Facebook co-founder Chris Hughes said he's been friends with Mark Zuckerberg for over a decade. But now Hughes is speaking out against Zuckerberg and the company he helped create.
"Mark is a good, kind person," Hughes told "CBS This Morning" on Friday about his old friend. "He has too much power."
Hughes wrote in a New York Times opinion piece Thursday he's angry that, in his view, Zuckerberg's "focus on growth led him to sacrifice security and civility for clicks." Hughes said Friday that Facebook was a monopoly that needed to be broken up.
"Just like we've done with Standard Oil, AT&T, we say, 'This is a monopoly, the market is frozen, there is no competition and there is no accountability,'" Hughes said. "And the government needs to step in and break it up."

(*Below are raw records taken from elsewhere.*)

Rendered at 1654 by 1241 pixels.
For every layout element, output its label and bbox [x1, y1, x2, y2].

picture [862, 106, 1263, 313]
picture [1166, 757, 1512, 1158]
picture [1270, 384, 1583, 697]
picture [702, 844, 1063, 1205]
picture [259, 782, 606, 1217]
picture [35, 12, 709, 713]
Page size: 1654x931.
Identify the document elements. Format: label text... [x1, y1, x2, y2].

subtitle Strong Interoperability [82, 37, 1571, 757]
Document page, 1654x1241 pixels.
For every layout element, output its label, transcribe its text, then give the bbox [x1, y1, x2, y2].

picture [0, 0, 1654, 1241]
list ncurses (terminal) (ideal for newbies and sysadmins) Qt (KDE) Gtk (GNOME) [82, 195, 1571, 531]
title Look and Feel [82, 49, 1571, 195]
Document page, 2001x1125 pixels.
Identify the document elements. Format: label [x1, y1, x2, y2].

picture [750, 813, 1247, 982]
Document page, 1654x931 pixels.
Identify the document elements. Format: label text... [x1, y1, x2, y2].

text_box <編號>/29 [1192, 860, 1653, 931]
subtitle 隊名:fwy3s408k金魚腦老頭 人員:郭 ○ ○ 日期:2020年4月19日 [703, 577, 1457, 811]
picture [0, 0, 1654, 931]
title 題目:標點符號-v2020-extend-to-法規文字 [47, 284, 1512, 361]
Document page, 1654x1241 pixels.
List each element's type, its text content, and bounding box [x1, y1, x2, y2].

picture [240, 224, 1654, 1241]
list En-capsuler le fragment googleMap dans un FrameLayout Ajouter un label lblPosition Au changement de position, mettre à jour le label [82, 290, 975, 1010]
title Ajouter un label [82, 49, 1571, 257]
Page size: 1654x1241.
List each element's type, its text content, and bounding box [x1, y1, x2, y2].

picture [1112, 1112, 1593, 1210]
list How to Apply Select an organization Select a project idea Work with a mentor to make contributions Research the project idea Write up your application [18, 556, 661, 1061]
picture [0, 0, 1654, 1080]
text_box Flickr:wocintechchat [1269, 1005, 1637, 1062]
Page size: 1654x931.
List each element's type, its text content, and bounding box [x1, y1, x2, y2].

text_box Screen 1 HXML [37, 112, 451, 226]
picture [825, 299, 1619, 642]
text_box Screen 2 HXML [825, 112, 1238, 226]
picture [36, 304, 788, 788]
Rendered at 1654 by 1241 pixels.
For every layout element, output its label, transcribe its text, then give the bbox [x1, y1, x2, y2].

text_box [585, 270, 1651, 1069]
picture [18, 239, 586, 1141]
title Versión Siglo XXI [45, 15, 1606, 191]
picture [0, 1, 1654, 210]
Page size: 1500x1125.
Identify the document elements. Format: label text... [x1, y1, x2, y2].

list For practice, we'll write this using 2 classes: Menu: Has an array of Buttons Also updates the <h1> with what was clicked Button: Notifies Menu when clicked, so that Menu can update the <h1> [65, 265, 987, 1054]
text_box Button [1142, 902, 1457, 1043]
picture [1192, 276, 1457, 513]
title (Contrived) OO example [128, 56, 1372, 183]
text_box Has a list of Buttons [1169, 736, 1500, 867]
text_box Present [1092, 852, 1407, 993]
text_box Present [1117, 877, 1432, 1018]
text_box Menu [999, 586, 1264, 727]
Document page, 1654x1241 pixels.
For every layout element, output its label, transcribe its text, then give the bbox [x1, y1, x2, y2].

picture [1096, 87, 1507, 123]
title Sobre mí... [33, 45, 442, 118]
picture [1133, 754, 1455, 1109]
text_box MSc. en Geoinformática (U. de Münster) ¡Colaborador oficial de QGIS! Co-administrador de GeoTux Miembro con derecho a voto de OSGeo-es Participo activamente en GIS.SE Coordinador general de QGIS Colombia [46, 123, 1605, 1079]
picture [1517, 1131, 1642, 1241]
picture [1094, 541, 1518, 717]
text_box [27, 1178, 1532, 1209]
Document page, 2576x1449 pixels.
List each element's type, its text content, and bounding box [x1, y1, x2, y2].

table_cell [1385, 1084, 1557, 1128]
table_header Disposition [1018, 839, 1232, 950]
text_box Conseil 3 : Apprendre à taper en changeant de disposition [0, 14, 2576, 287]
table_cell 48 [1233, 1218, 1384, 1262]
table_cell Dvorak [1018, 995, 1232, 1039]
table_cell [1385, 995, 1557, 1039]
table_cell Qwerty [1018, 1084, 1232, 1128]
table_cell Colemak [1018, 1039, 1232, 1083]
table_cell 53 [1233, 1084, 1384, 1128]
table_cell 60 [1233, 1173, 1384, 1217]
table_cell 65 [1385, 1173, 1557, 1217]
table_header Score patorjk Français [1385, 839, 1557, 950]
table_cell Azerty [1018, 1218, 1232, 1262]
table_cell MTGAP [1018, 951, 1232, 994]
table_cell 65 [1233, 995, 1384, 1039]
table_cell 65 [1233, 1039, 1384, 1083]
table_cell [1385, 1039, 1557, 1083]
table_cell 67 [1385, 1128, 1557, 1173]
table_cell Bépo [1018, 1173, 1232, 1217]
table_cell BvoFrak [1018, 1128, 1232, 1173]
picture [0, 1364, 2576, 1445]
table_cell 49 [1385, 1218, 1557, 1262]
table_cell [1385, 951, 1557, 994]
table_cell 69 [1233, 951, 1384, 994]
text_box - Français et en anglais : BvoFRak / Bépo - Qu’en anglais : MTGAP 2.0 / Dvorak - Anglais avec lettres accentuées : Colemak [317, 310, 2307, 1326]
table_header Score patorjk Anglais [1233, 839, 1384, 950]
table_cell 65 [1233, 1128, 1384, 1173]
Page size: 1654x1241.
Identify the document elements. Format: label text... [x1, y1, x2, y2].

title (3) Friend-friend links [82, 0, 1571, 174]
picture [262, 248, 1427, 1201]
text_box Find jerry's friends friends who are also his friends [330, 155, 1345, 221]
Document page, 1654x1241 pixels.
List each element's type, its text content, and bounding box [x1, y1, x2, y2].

Hughes said users have virtually no place to go on social media except Facebook and more competition would help hold the company accountable.
"What keeps happening now is there's another privacy scandal, or another election scandal, seemingly every week, at least every month," Hughes said. "And then people get outraged. They get so angry, they say, 'Oh I'm leaving Facebook, I'm going to Instagram,' not realizing Instagram is owned by Facebook and then they become resigned to the fact that we can't do anything."
Why not just quit social media? Hughes implied social media sites are just as essential to Americans as smart phones, but unlike that market, Facebook doesn't have enough competition.
"With Facebook, there's really no where else to go. Facebook has 85 percent of the revenue in the social networking sector," Hughes said. "Are you gonna go to LinkedIn?"
Hughes is confident that accountability can come through government intervention, despite a perception that lawmakers are clueless about things like social media following Zuckerberg's testimony on Capitol Hill.
"There are quite a number of folks who are anything but clueless in the government." Hughes said. "There is leadership coming out of the woodwork. And I will say, not just on Facebook, but on monopolies in general."
Hughes said he feels responsibility for Facebook because he was part of the company's early days. He said he first became uncomfortable with Facebook in 2016. After the Cambridge Analytica scandal, Hughes said he started to speak up and had some exchanges with Zuckerberg about the issues. But he doesn't know if his friendship with Zuckerberg will last.
"I really don't know if we're gonna be friends," Hughes said. "Probably not, but there are some friendships where you have disagreements, and big ones, and you still stay friends."